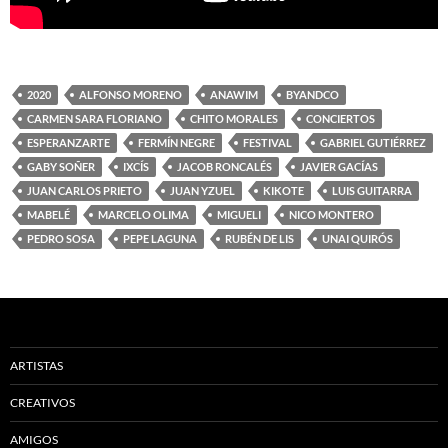
2020
ALFONSO MORENO
ANAWIM
BYANDCO
CARMEN SARA FLORIANO
CHITO MORALES
CONCIERTOS
ESPERANZARTE
FERMÍN NEGRE
FESTIVAL
GABRIEL GUTIÉRREZ
GABY SOÑER
IXCÍS
JACOB RONCALÉS
JAVIER GACÍAS
JUAN CARLOS PRIETO
JUAN YZUEL
KIKOTE
LUIS GUITARRA
MABELÉ
MARCELO OLIMA
MIGUELI
NICO MONTERO
PEDRO SOSA
PEPE LAGUNA
RUBÉN DE LIS
UNAI QUIRÓS
ARTISTAS
CREATIVOS
AMIGOS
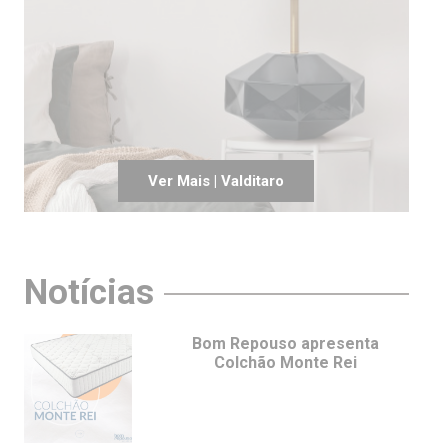
Ver Mais | Valditaro
Notícias
Bom Repouso apresenta
Colchão Monte Rei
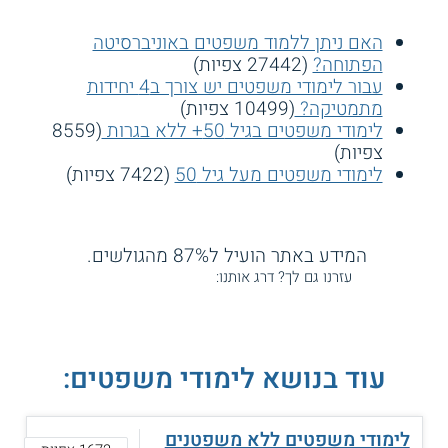
האם ניתן ללמוד משפטים באוניברסיטה
הפתוחה?
(27442 צפיות)
עבור לימודי משפטים יש צורך ב4 יחידות
מתמטיקה?
(10499 צפיות)
לימודי משפטים בגיל 50+ ללא בגרות
(8559
צפיות)
לימודי משפטים מעל גיל 50
(7422 צפיות)
המידע באתר הועיל ל87% מהגולשים.
עזרנו גם לך? דרג אותנו:
עוד בנושא לימודי משפטים:
לימודי משפטים ללא משפטנים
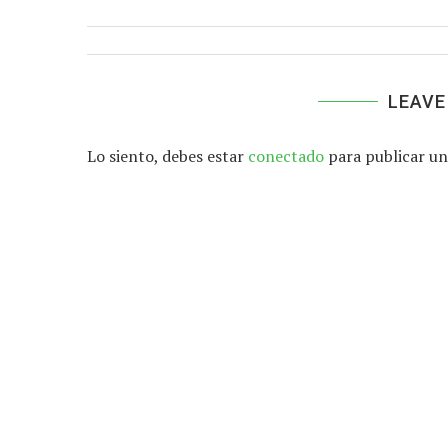
LEAVE
Lo siento, debes estar
conectado
para publicar un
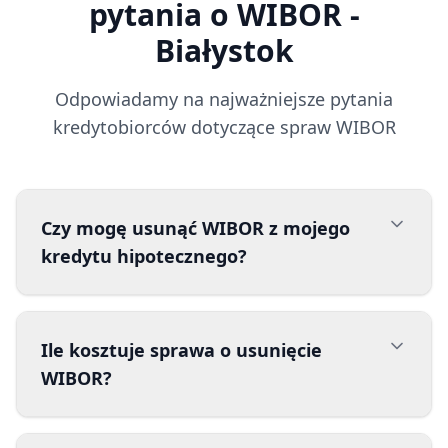
pytania o WIBOR
-
Białystok
Odpowiadamy na najważniejsze pytania
kredytobiorców dotyczące spraw WIBOR
Czy mogę usunąć WIBOR z mojego
kredytu hipotecznego?
Ile kosztuje sprawa o usunięcie
WIBOR?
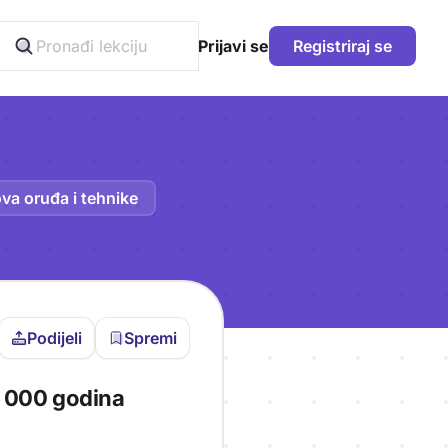
Prijavi se
Registriraj se
va oruđa i tehnike
Podijeli
Spremi
vljen da bi pohranio
29 000 godina
icu!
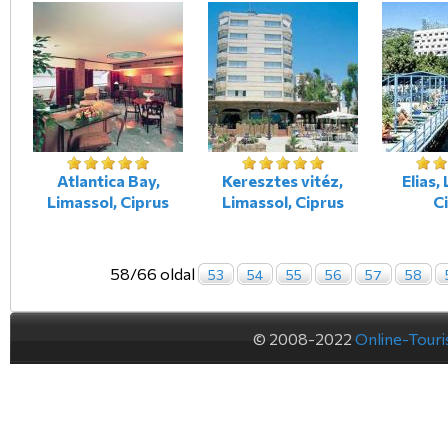
Atlantica Bay,
Keresztes vitéz,
Elias,
Limassol, Ciprus
Limassol, Ciprus
C
58/66 oldal
53
54
55
56
57
58
© 2008-2022
Online-Tour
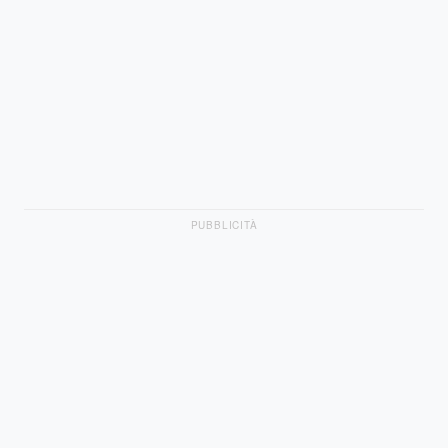
PUBBLICITÀ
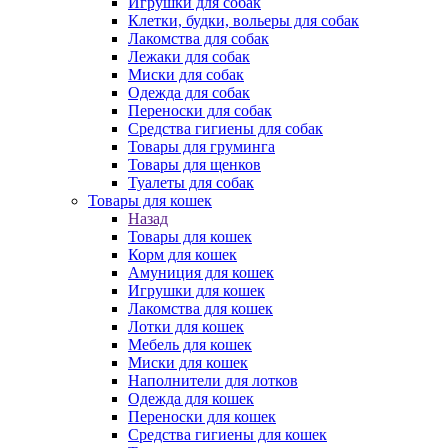
Игрушки для собак
Клетки, будки, вольеры для собак
Лакомства для собак
Лежаки для собак
Миски для собак
Одежда для собак
Переноски для собак
Средства гигиены для собак
Товары для груминга
Товары для щенков
Туалеты для собак
Товары для кошек
Назад
Товары для кошек
Корм для кошек
Амуниция для кошек
Игрушки для кошек
Лакомства для кошек
Лотки для кошек
Мебель для кошек
Миски для кошек
Наполнители для лотков
Одежда для кошек
Переноски для кошек
Средства гигиены для кошек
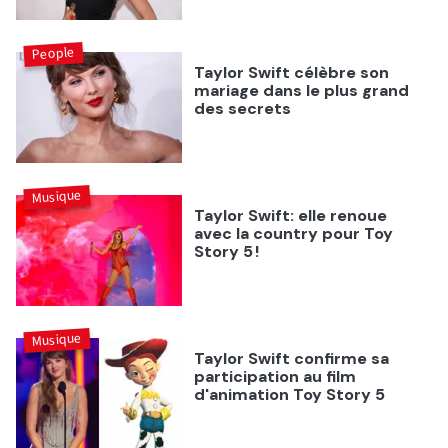
People
Taylor Swift célèbre son
mariage dans le plus grand
des secrets
Musique
Taylor Swift: elle renoue
avec la country pour Toy
Story 5 !
Musique
Taylor Swift confirme sa
participation au film
d'animation Toy Story 5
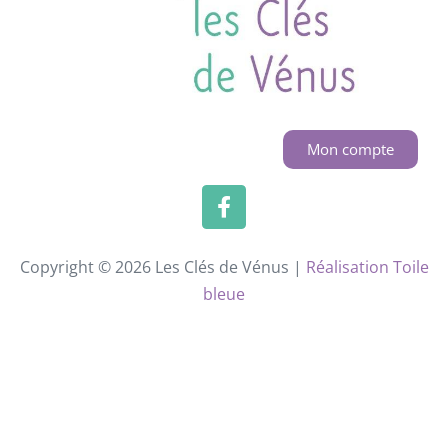
Mon compte
Copyright © 2026 Les Clés de Vénus |
Réalisation Toile
bleue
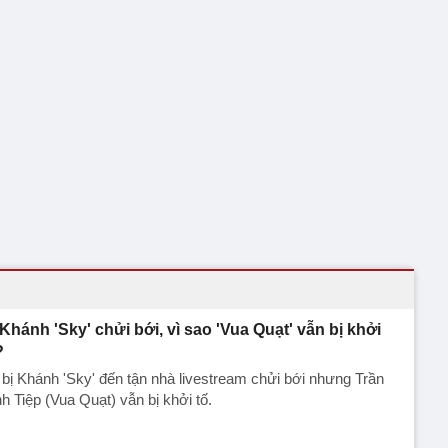
 Khánh 'Sky' chửi bới, vì sao 'Vua Quạt' vẫn bị khởi
?
bị Khánh 'Sky' đến tận nhà livestream chửi bới nhưng Trần
h Tiệp (Vua Quạt) vẫn bị khởi tố.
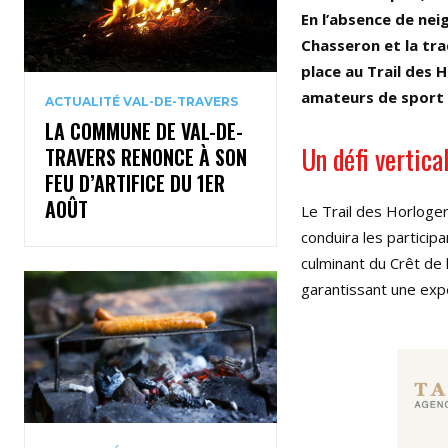
En l’absence de nei
Chasseron et la tra
place au Trail des 
amateurs de sport 
ACTUALITÉ VAL-DE-TRAVERS
LA COMMUNE DE VAL-DE-
Un défi vertica
TRAVERS RENONCE À SON
FEU D’ARTIFICE DU 1ER
AOÛT
Le Trail des Horloger
conduira les particip
culminant du Crêt de
garantissant une exp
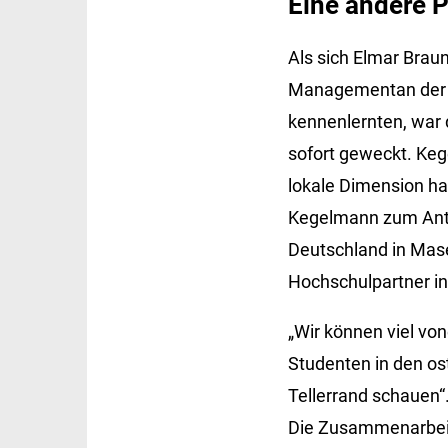
Eine andere P
Als sich Elmar Brau
Managementan der V
kennenlernten, war
sofort geweckt. Keg
lokale Dimension ha
Kegelmann zum Antri
Deutschland in Mase
Hochschulpartner in
„Wir können viel von
Studenten in den ost
Tellerrand schauen“.
Die Zusammenarbeit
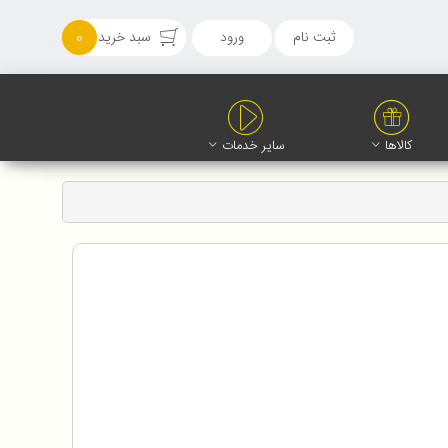
ثبت نام
ورود
سبد خرید
0
کالاها
سایر خدمات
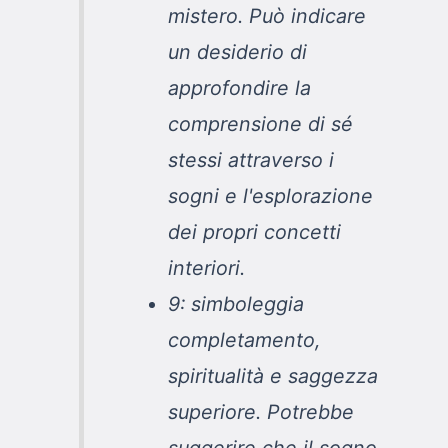
mistero. Può indicare
un desiderio di
approfondire la
comprensione di sé
stessi attraverso i
sogni e l'esplorazione
dei propri concetti
interiori.
9: simboleggia
completamento,
spiritualità e saggezza
superiore. Potrebbe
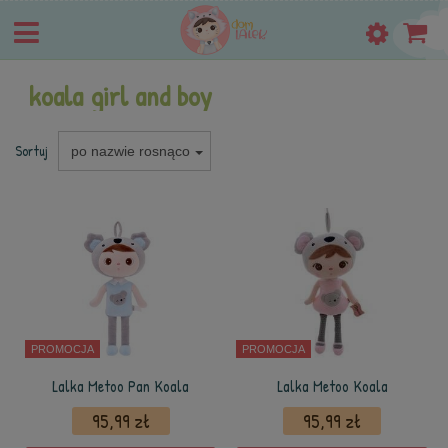
koala girl and boy
Sortuj
po nazwie rosnąco
PROMOCJA
PROMOCJA
Lalka Metoo Pan Koala
Lalka Metoo Koala
95,99 zł
95,99 zł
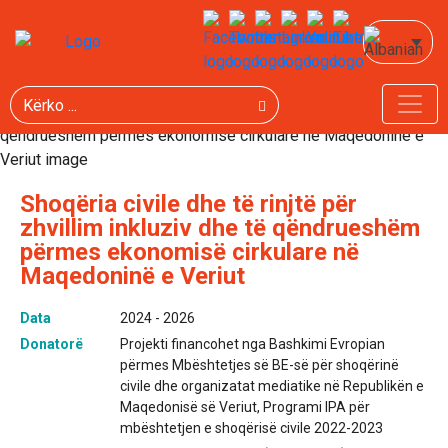
Kërko
Shoqëria civile dhe të rinjtë për
zhvillim inkluziv dhe të qëndrueshëm
përmes ekonomisë cirkulare në
Maqedoninë e Veriut
Data
2024 - 2026
Donatorë
Projekti financohet nga Bashkimi Evropian
përmes Mbështetjes së BE-së për shoqërinë
civile dhe organizatat mediatike në Republikën e
Maqedonisë së Veriut, Programi IPA për
mbështetjen e shoqërisë civile 2022-2023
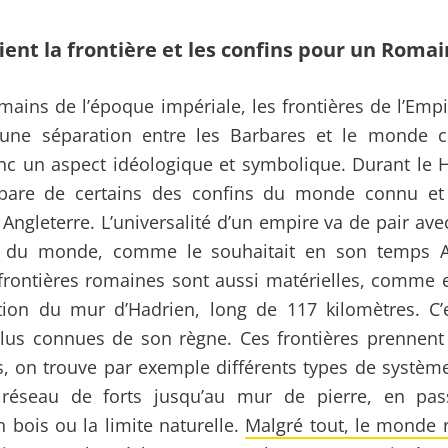
ient la frontière et les confins pour un Romai
mains de l’époque impériale, les frontières de l’Empir
une séparation entre les Barbares et le monde civ
nc un aspect idéologique et symbolique. Durant le 
are de certains des confins du monde connu et 
Angleterre. L’universalité d’un empire va de pair avec
s du monde, comme le souhaitait en son temps A
frontières romaines sont aussi matérielles, comme
tion du mur d’Hadrien, long de 117 kilomètres. C
plus connues de son règne. Ces frontières prennen
, on trouve par exemple différents types de système
réseau de forts jusqu’au mur de pierre, en pas
n bois ou la limite naturelle.
Malgré tout, le monde 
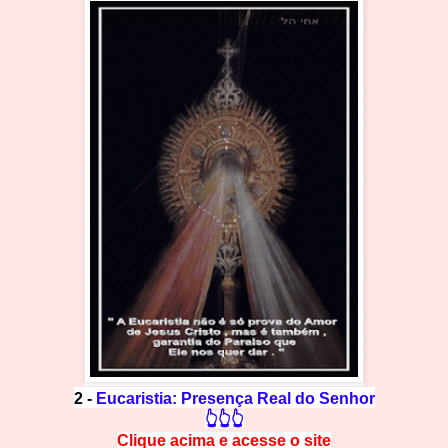
2 -
Eucaristia: Presença Real do Senhor
👆👆👆
Clique acima e
a
cesse
o site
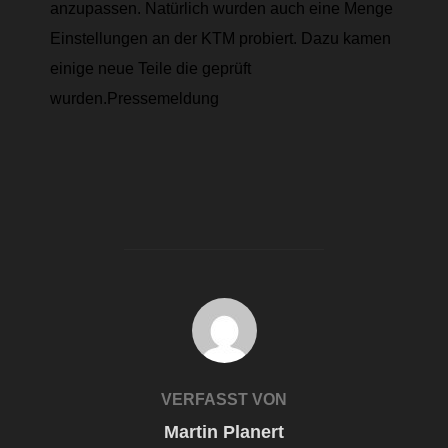
anzupassen. Natürlich wurden auch eine Menge
Einstellungen an der KTM probiert. Dazu kamen
einige neue Teile die geprüft
wurden.
Pressemeldung
BEITRAGSAUTOR
VERFASST VON
Martin Planert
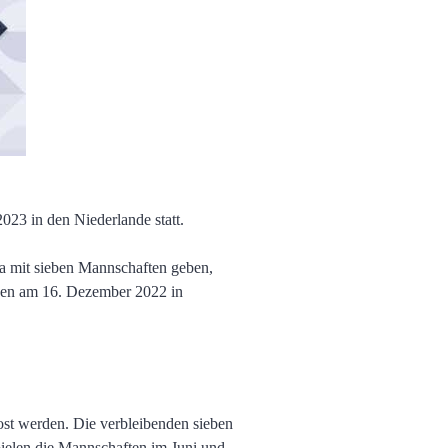
023 in den Niederlande statt.
ga mit sieben Mannschaften geben,
den am 16. Dezember 2022 in
ost werden. Die verbleibenden sieben
pielen die Mannschaften im Juni und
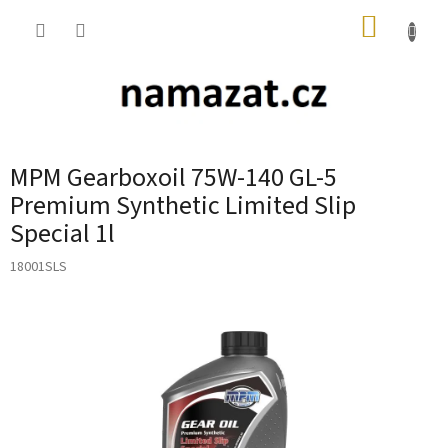
Přejít
NÁKUP
na
obsah
KOŠÍK
MPM Gearboxoil 75W-140 GL-5
Premium Synthetic Limited Slip
Special 1l
18001SLS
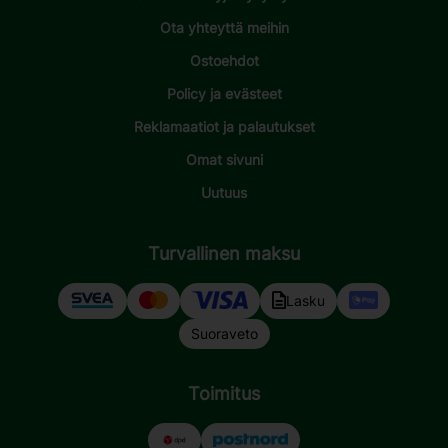
Ota yhteyttä meihin
Ostoehdot
Policy ja evästeet
Reklamaatiot ja palautukset
Omat sivuni
Uutuus
Turvallinen maksu
Lasku
Suoraveto
Toimitus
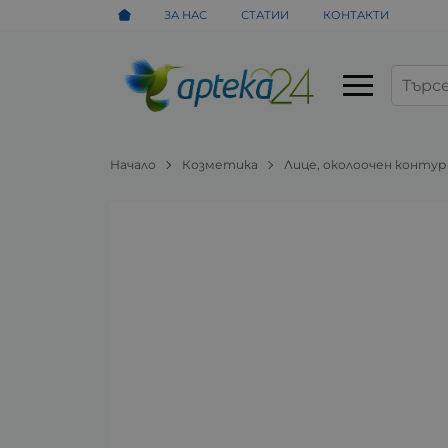
ЗА НАС
СТАТИИ
КОНТАКТИ
Начало
Козметика
Лице, околоочен контур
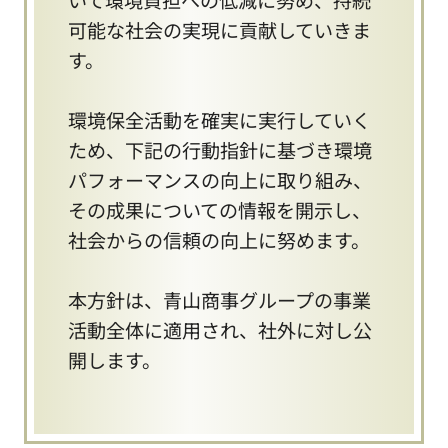
可能な社会の実現に貢献していきま
す。
環境保全活動を確実に実行していく
ため、下記の行動指針に基づき環境
パフォーマンスの向上に取り組み、
その成果についての情報を開示し、
社会からの信頼の向上に努めます。
本方針は、青山商事グループの事業
活動全体に適用され、社外に対し公
開します。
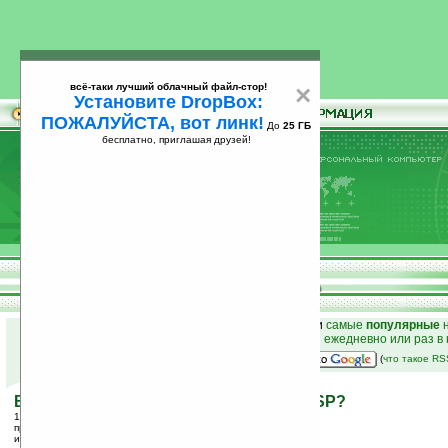
всё-таки лучший облачный файл-стор!
×
Установите DropBox:
ПОЖАЛУЙСТА, вот линк!
До
25 ГБ
бесплатно, приглашая друзей!
Установите
всё-таки лучший облачный файл-стор!
DropBox: ПОЖАЛУЙСТА, вот линк!
До
25
бесплатно, приглашая друзей!
ГБ
к началу раздела новостей
•
лучшие
новости
и
самые
популярные
н
простые
анонсы новостей
на email ежедневно или раз в
наш
на Google:
(
что такое R
Внешний жесткий диск на 40 Гб для PSP?
12.12.2005 15:51
просмотров: сегодня 1, всего 8967
источник:
pspupdates.qj.net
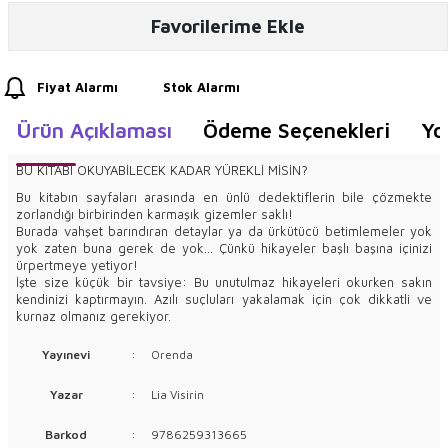
Favorilerime Ekle
Fiyat Alarmı
Stok Alarmı
Ürün Açıklaması
Ödeme Seçenekleri
Yo
BU KİTABI OKUYABİLECEK KADAR YÜREKLİ MİSİN?
Bu kitabın sayfaları arasında en ünlü dedektiflerin bile çözmekte
zorlandığı birbirinden karmaşık gizemler saklı!
Burada vahşet barındıran detaylar ya da ürkütücü betimlemeler yok
yok zaten buna gerek de yok... Çünkü hikayeler başlı başına içinizi
ürpertmeye yetiyor!
İşte size küçük bir tavsiye: Bu unutulmaz hikayeleri okurken sakın
kendinizi kaptırmayın. Azılı suçluları yakalamak için çok dikkatli ve
kurnaz olmanız gerekiyor.
Yayınevi
:
Orenda
Yazar
:
Lia Visirin
Barkod
:
9786259313665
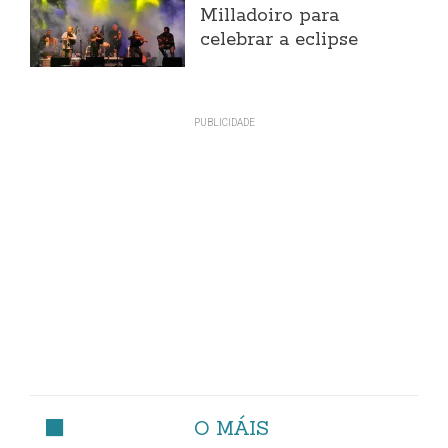
Milladoiro para
celebrar a eclipse
O MÁIS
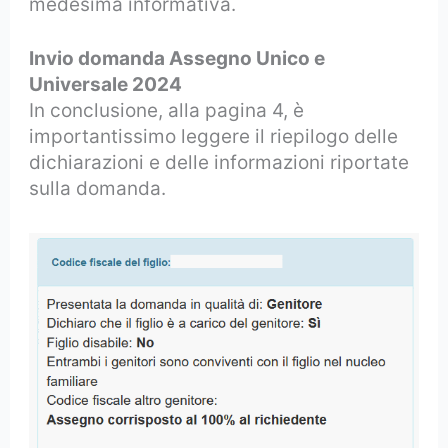
medesima informativa.
Invio domanda Assegno Unico e
Universale 2024
In conclusione, alla pagina 4, è
importantissimo leggere il riepilogo delle
dichiarazioni e delle informazioni riportate
sulla domanda.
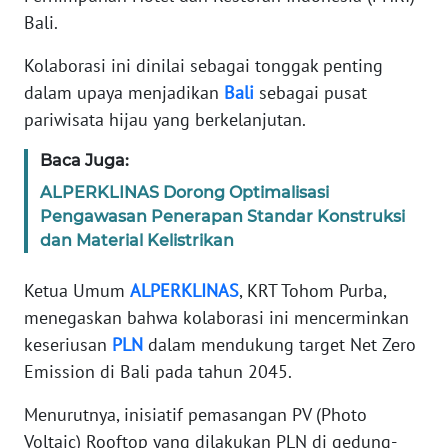
Bali.
WN
JABAR
Kolaborasi ini dinilai sebagai tonggak penting
dalam upaya menjadikan
Bali
sebagai pusat
WN
pariwisata hijau yang berkelanjutan.
BANTEN
Baca Juga:
WN
NTT
ALPERKLINAS Dorong Optimalisasi
Pengawasan Penerapan Standar Konstruksi
dan Material Kelistrikan
WN
KEPRI
Ketua Umum
ALPERKLINAS
, KRT Tohom Purba,
menegaskan bahwa kolaborasi ini mencerminkan
WN
PAPUA
keseriusan
PLN
dalam mendukung target Net Zero
Emission di Bali pada tahun 2045.
WN
Menurutnya, inisiatif pemasangan PV (Photo
PAPUA
BARAT
Voltaic) Rooftop yang dilakukan PLN di gedung-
────
(Task brief)
Give back exactly the lines above from the one with "Angleterre. L’universalité d’un" through the one with "анонсы новостей", both included. Pictures don't belong in the copy.

(Solution to the problem)
Angleterre. L’universalité d’un empire va de pair avec
s du monde, comme le souhaitait en son temps A
frontières romaines sont aussi matérielles, comme
tion du mur d’Hadrien, long de 117 kilomètres. C
plus connues de son règne. Ces frontières prennen
, on trouve par exemple différents types de système
réseau de forts jusqu’au mur de pierre, en pas
n bois ou la limite naturelle.
Malgré tout, le monde 
2 -
Eucaristia: Presença Real do Senhor
👆👆👆
Clique acima e
a
cesse
o site
anzupassen. Natürlich wurden auch eine Menge
Einstellungen an der KTM probiert. Dazu kamen
einige neue Teile die geprüft
wurden.
Pressemeldung
BEITRAGSAUTOR
VERFASST VON
Martin Planert
023 in den Niederlande statt.
ga mit sieben Mannschaften geben,
den am 16. Dezember 2022 in
ost werden. Die verbleibenden sieben
pielen die Mannschaften im Juni und
Přejít
NÁKUP
na
obsah
KOŠÍK
MPM Gearboxoil 75W-140 GL-5
Premium Synthetic Limited Slip
Special 1l
18001SLS
Ota yhteyttä meihin
Ostoehdot
Policy ja evästeet
Reklamaatiot ja palautukset
Omat sivuni
Uutuus
Turvallinen maksu
Lasku
Suoraveto
Toimitus
ЗА НАС
СТАТИИ
КОНТАКТИ
Начало
Козметика
Лице, околоочен контур
可能な社会の実現に貢献していきま
す。
環境保全活動を確実に実行していく
ため、下記の行動指針に基づき環境
パフォーマンスの向上に取り組み、
その成果についての情報を開示し、
社会からの信頼の向上に努めます。
本方針は、青山商事グループの事業
活動全体に適用され、社外に対し公
開します。
всё-таки лучший облачный файл-стор!
×
Установите DropBox:
ПОЖАЛУЙСТА, вот линк!
До
25 ГБ
бесплатно, приглашая друзей!
Установите
всё-таки лучший облачный файл-стор!
DropBox: ПОЖАЛУЙСТА, вот линк!
До
25
бесплатно, приглашая друзей!
ГБ
к началу раздела новостей
•
лучшие
новости
и
самые
популярные
н
простые
анонсы новостей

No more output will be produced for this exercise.